_Provided data_:
━━━━━━

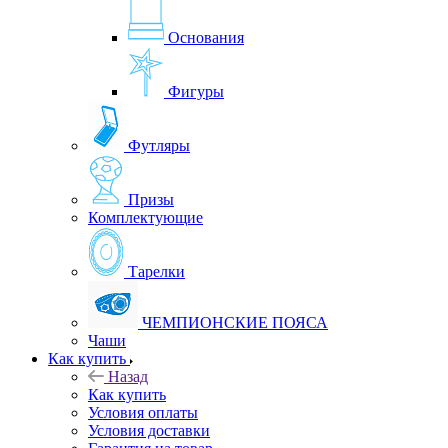
Основания
Фигуры
Футляры
Призы
Комплектующие
Тарелки
ЧЕМПИОНСКИЕ ПОЯСА
Чаши
Как купить
Назад
Как купить
Условия оплаты
Условия доставки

━━━━━━

_What you are asked to do_:
After removing the pictures, transcribe the listing above exactly.

_Answer to this exercise_:
Основания
Фигуры
Футляры
Призы
Комплектующие
Тарелки
ЧЕМПИОНСКИЕ ПОЯСА
Чаши
Как купить
Назад
Как купить
Условия оплаты
Условия доставки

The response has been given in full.